REQUIRED ACTION 1
List every kernel function named in the description section of the IA64 wtd_down bug report.
REQUIRED ACTION 2
Continue the IA64 wtd_down bug report after its final sentence.

TEXT UNDER STUDY
· · ·
Bug 121796

Summary:	[PATCH] wtd_down bugfix on IA64
Product:	Red Hat Enterprise Linux 2.1	Reporter:	Van Okamura <van.okamura>
Component:	kernel	Assignee:	Jason Baron <jbaron>
Status:	CLOSED ERRATA	QA Contact:	Brian Brock <bbrock>
Severity:	high	Docs Contact:
Priority:	medium
Version:	2.1	CC:	knoel, riel
Target Milestone:	---
Target Release:	---
Hardware:	ia64
OS:	Linux
Whiteboard:
Fixed In Version:		Doc Type:	Bug Fix
Doc Text:		Story Points:	---
Clone Of:		Environment:
Last Closed:	2004-08-18 14:41:46 UTC	Type:	---
Regression:	---	Mount Type:	---
Documentation:	---	CRM:
Verified Versions:		Category:	---
oVirt Team:	---	RHEL 7.3 requirements from Atomic Host:
Cloudforms Team:	---	Target Upstream Version:
Embargoed:
Bug Depends On:
Bug Blocks:	116726

Description Van Okamura 2004-04-27 21:36:29 UTC

Description of problem from mark.fasheh:
A while back, a bug in __wtd_down_action was fixed in AS 2.1 x86,
but somehow never made it's way into the ia64 tree. Attached is a
patch to port the bug fix to ia64. Basically in
arch/ia64/kernel/semaphore.c, __wtd_down_action() calls __wtd_down,
which incements sem->sleepers which resulted in some invalid sem
counts under heavy load.  This shouldn't happen, so the solution was
to call a new function __wtd_down_from_wakeup() which didn't increment
sem->sleeprs.
· · ·
PROVIDED MATERIAL

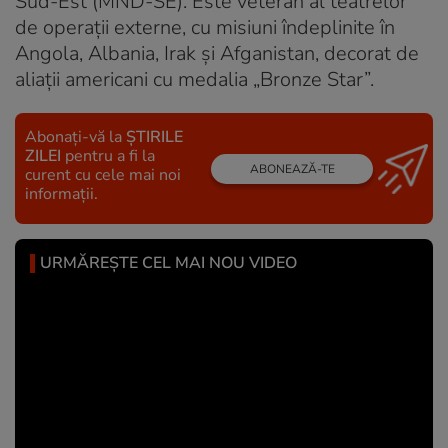
Sud-Est (MND-SE). Este veteran al teatrelor
de operații externe, cu misiuni îndeplinite în
Angola, Albania, Irak și Afganistan, decorat de
aliații americani cu medalia „Bronze Star”.
Abonați-vă la
ȘTIRILE
ZILEI
pentru a fi la
ABONEAZĂ-TE
curent cu cele mai noi
informații.
URMĂREȘTE CEL MAI NOU VIDEO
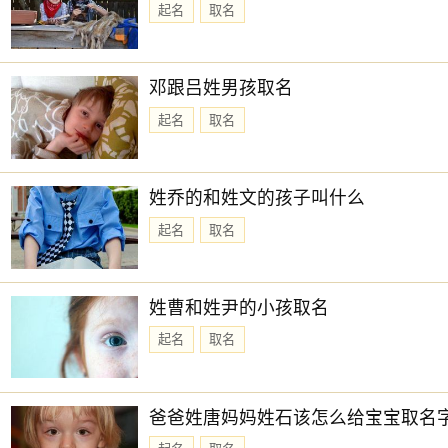
起名
取名
邓跟吕姓男孩取名
起名
取名
姓乔的和姓文的孩子叫什么
起名
取名
姓曹和姓尹的小孩取名
起名
取名
爸爸姓唐妈妈姓石该怎么给宝宝取名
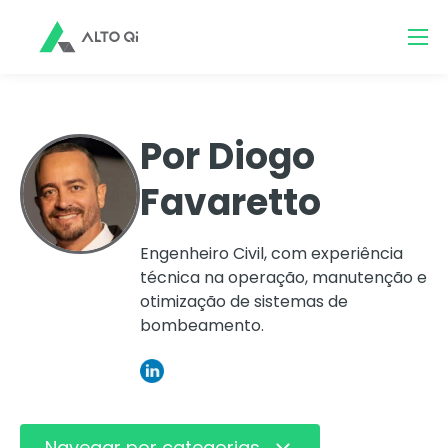
Por Diogo
Favaretto
Engenheiro Civil, com experiência
técnica na operação, manutenção e
otimização de sistemas de
bombeamento.
Navegar por categorias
· · ·
TASK OUTPUT 1
__wtd_down_action(), __wtd_down, and __wtd_down_from_wakeup()

TASK OUTPUT 2
This resulted in a P1 bug for us from a large customer. After giving
them a kernel with that fix, they've been running for days without any
problem.  We'd like to see this in the ia64 tree ASAP.

Below are some e-mail excerpt which further explain the issue and
provide a method for reproducing it.
        --Mark

>> Routine __wtd_down() in arch/i386/kernel/semaphore.c is the
>> AIO equivalent
>> of routine __down(), basically handling down() failures and
>> blocking until
>> someone up()s the semaphore.  The major difference is that
>> "sem->sleepers++"  happens only once each time __down() is
>> called, when
>> the process blocks, the for loop does not re-execute the
>> "sem->sleepers++".
>>
>> __wtd_down() on the other hand executes the "sem->sleepers++" multiple
>> times. __wtd_down is initially called from "__wtd_down_failed" in the
>> context of the process calling the AIO syscall, and when it
>> fails, again
>> from "__wtd_down_action()" when whoever owns the inode
>> semapore up()s it.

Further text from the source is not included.